Core Concepts
Human gaze data offers valuable insights as an alternative to human rationale annotations for evaluating explainability methods in NLP.
Abstract
The study compares human gaze data with rationale annotations to evaluate XAI methods. It explores factors influencing data quality, task difficulty indicators, and decoding accuracies. Results show the potential of webcam-based gaze data as a cost-effective alternative for evaluating model explanations in multilingual settings.
The research delves into the analysis of WebQAmGaze dataset, eye-tracking patterns, and model explanations. It highlights the correlation between gaze entropy, reading times, and task difficulty. The study also examines the alignment of model explanations with human signals from rationales and gaze patterns.
Factors like WebGazer accuracy variations, participant characteristics (e.g., wearing glasses), text length, answer position influence decoding accuracies.
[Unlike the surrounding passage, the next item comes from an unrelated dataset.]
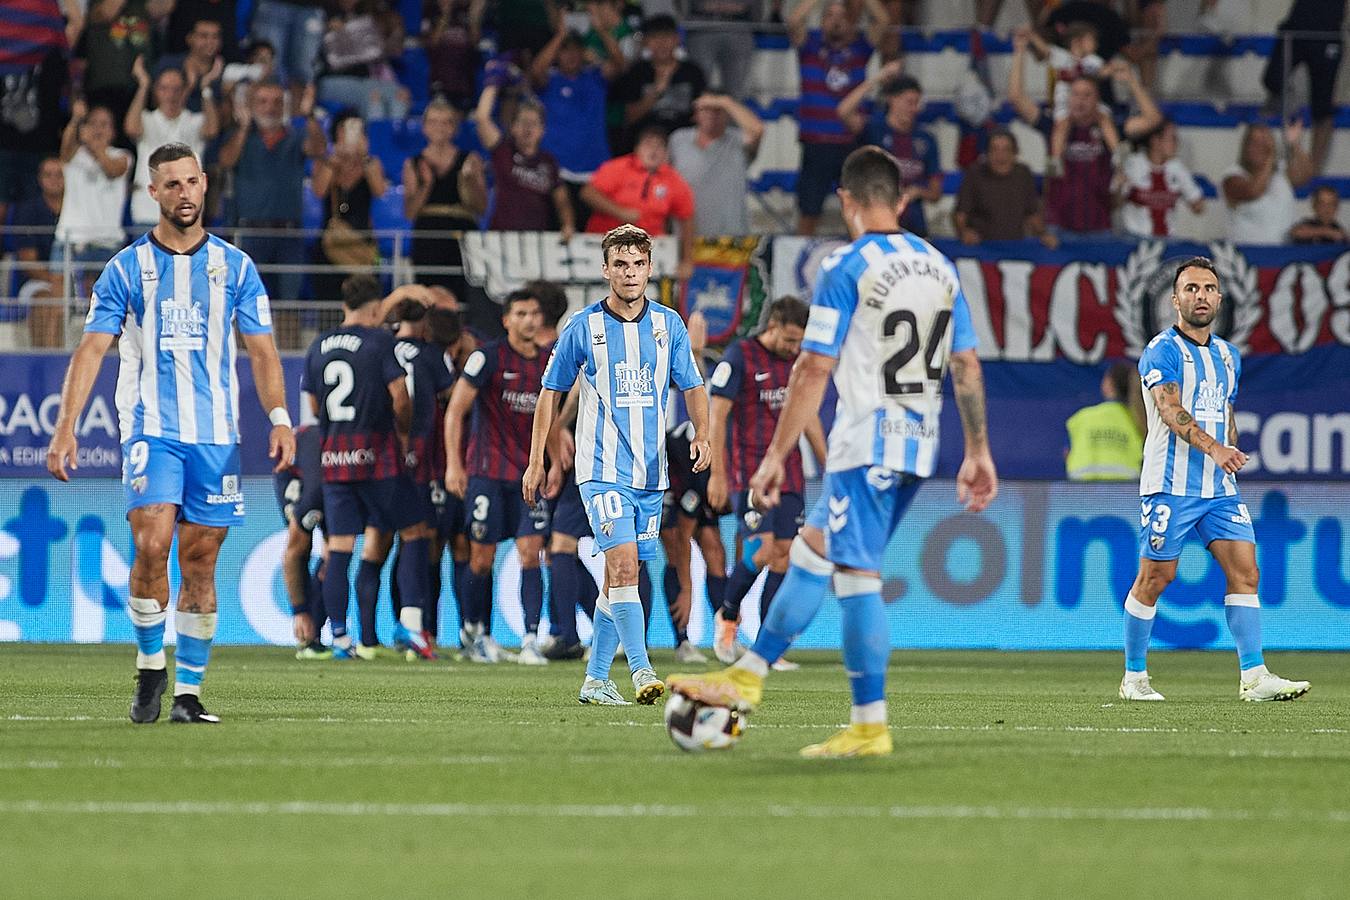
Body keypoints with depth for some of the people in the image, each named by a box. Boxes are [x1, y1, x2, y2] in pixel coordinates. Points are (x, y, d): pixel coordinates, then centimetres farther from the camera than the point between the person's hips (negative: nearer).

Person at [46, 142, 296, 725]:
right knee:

The findings suggest that better webcam accuracy leads to higher decoding accuracies. The study emphasizes the importance of considering such factors when using gaze data for evaluation.
Overall, the research demonstrates the potential of webcam-based gaze data as a complementary source of information for evaluating XAI methods in NLP tasks across different languages and models.
Stats
Recording human gaze via webcams enables collection of larger datasets.
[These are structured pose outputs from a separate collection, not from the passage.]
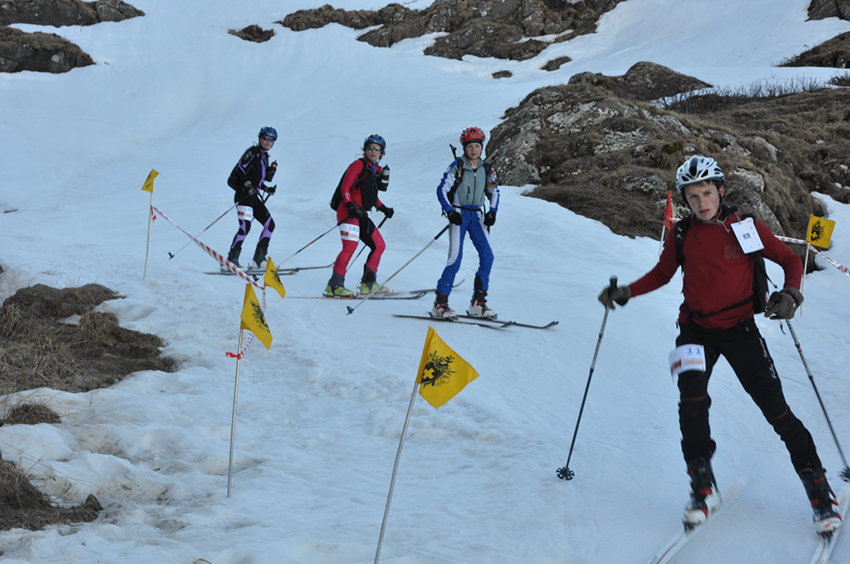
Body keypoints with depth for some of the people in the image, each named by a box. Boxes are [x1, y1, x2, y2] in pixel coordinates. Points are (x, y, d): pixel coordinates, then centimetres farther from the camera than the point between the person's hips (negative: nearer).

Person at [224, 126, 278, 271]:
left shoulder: (264, 157, 20)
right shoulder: (253, 151, -4)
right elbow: (240, 168, -16)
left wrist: (267, 189, 8)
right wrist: (248, 184, -26)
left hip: (253, 195, 9)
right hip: (243, 194, -9)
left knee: (270, 224, 8)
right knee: (245, 227, -20)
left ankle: (258, 261, 9)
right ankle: (231, 261, -21)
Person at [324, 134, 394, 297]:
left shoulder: (378, 170, 18)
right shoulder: (358, 165, -6)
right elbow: (345, 187, -15)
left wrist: (383, 209, 16)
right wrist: (350, 206, -28)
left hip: (361, 215, 9)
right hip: (348, 211, -9)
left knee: (379, 246, 12)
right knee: (350, 246, -24)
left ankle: (368, 283, 18)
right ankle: (334, 286, -26)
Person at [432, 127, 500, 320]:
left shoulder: (487, 170, 7)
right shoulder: (457, 166, -5)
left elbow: (494, 192, 18)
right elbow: (441, 190, -7)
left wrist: (492, 211, 1)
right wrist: (450, 211, -19)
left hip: (476, 216, 5)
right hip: (458, 214, -5)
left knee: (487, 256, -8)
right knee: (455, 259, -14)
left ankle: (478, 303, 1)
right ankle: (440, 304, -8)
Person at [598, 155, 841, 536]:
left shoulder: (747, 228, -7)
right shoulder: (680, 235, -1)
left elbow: (791, 261, 0)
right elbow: (662, 274, 13)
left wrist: (790, 294, -19)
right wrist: (626, 293, -2)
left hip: (739, 329, -1)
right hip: (696, 330, 2)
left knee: (775, 408, -4)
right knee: (692, 400, -20)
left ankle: (818, 489, 10)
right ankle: (702, 488, -2)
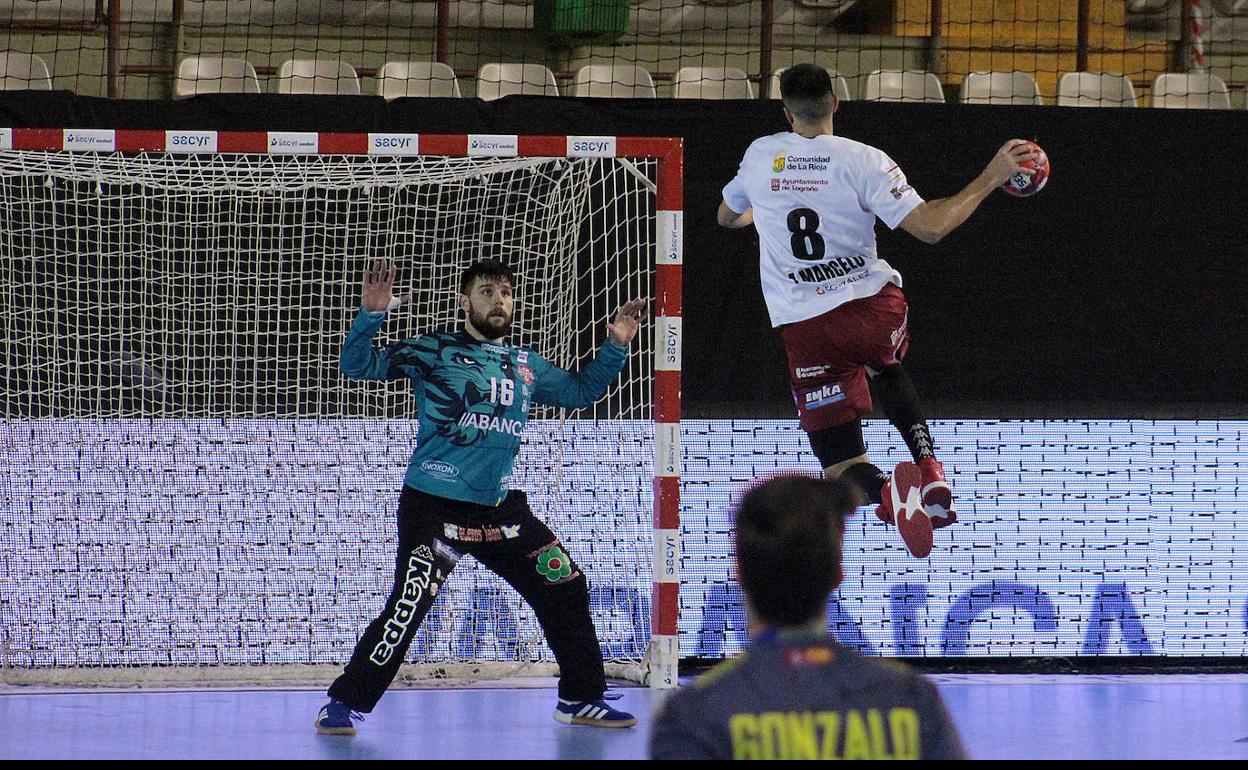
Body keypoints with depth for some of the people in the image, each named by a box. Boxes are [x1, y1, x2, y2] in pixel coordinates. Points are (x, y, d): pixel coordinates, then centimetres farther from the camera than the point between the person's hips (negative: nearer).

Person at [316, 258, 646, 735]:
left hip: (499, 509, 6)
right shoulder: (433, 353, -2)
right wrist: (371, 315, -23)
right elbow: (357, 367, -7)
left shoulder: (526, 366, 14)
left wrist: (615, 347, 14)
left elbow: (581, 392, 28)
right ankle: (344, 704, -7)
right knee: (408, 605, -18)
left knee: (566, 587, 7)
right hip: (434, 505, -6)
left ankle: (580, 699, 22)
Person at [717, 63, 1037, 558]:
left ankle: (888, 492, -32)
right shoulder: (861, 160, -7)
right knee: (884, 369, 39)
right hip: (875, 308, 0)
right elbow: (929, 226, -14)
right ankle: (931, 472, 15)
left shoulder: (760, 156, 3)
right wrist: (989, 180, -4)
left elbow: (728, 216, 25)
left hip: (805, 327, 0)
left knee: (843, 470, 5)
Entropy calculated on fixation patterns is an indicator for task difficulty.
Decoding accuracies vary across languages based on gaze data.
Model explanations can decode rationales effectively.
Factors like wearing glasses affect webcam accuracy in eye-tracking studies.
Quotes
"We find that models overall show slightly higher accuracies for shorter than longer answers."
"Webcam-based eye-tracking provides useful linguistic information even in lower quality recordings."
"The study emphasizes the importance of considering factors like text length and answer position when using gaze data for evaluation."